The new structure sits between a huge feat of nature, Lake Michigan, and a
huge feat of man, downtown Chicago. Just outside the building, sitting on a
patio Paul Heltne is surveying the view. Heltne is president emeritus of the
Chicago Academy of Sciences. From where we’re sitting we can see shallow
pond behind the nature museum… and a slope that surrounds the building.

“This gentle rise is, in fact, the fore-dune of Lake Michigan. Now, the idea
of the beach, the foredune, and wetland, all of that just came together and
said ‘This is the place for this museum that wants to focus on the Midwest
and the Great Lakes and the human / nature interaction.”

This site is one of the last Lake Michigan dunes visible in the city, the
rest were leveled to make way for highways and skyscrapers. On the
dune the museum has planted native grasses, trees, and shrubs to give people an idea of
what Chicago’s natural beginnings looked like.

The Academy didn’t plan to build its museum here originally. But the
Chicago Park District suggested the site to the group when the academy was
looking at another place. At the time… the park district only had a maintenance
shed and equipment stored at the high profile site preventing development, which in the end was a blessing because it preserved the dune.

Like the change in sites the nature museum is adjusting its exhibits.

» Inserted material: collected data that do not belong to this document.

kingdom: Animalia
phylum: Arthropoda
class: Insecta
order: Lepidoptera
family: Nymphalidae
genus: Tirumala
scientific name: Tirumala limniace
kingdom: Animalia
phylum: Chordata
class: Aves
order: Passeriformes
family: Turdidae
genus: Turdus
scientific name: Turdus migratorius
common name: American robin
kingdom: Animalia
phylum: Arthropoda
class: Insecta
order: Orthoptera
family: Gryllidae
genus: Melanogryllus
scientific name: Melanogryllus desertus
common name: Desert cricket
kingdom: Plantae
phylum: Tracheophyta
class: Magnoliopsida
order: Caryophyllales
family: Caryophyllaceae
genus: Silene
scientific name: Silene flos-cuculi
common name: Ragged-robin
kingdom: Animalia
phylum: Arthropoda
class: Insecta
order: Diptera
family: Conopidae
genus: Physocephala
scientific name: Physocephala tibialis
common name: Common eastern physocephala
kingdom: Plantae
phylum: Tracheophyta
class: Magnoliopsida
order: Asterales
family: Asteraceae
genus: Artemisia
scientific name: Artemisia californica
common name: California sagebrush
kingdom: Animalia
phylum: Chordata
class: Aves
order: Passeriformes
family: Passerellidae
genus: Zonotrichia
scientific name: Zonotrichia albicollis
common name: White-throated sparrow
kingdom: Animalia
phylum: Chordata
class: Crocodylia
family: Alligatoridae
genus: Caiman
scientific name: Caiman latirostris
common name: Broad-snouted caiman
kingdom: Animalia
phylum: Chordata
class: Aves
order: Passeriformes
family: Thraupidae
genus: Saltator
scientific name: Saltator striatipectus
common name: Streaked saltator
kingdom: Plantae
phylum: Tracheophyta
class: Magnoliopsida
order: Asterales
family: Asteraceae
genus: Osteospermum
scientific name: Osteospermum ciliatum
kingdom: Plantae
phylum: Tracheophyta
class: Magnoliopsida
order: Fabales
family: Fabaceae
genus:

The
museum is not complete. In fact, some exhibit space is empty, waiting for
funding. Paul Heltne says the academy was ambitious with the nature
museum and it will take a while to mature.

“The execution is still in its shakedown phase and I expect will be
in its shakedown phase. We tried to do some things that are pretty new and
different.”

But Heltne says the nature museum’s concentration on the Midwest and
Great Lakes gives it a chance to explore issues in much greater depth, something
he believes will allow the museum to constantly change and evolve with
the region. For the Great Lakes Radio Consortium, I’m Lester Graham.